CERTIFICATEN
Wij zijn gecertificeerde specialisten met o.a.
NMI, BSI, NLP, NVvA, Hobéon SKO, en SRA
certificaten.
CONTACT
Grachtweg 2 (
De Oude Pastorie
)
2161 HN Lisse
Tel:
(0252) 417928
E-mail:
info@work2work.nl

================

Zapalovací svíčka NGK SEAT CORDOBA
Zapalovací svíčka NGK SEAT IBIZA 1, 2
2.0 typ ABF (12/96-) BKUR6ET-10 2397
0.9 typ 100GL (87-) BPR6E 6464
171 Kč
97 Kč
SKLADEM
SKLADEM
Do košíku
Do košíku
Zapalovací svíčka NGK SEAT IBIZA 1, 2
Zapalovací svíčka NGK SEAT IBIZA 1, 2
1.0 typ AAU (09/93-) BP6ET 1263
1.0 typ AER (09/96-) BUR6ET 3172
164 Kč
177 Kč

================

** TO DO **
Above are the records; copy exactly the lines from the line with "NMI, BSI, NLP, NVvA, Hobéon SKO, en SRA" through the line with "info@work2work.nl", both included.

** TASK ANSWER **
NMI, BSI, NLP, NVvA, Hobéon SKO, en SRA
certificaten.
CONTACT
Grachtweg 2 (
De Oude Pastorie
)
2161 HN Lisse
Tel:
(0252) 417928
E-mail:
info@work2work.nl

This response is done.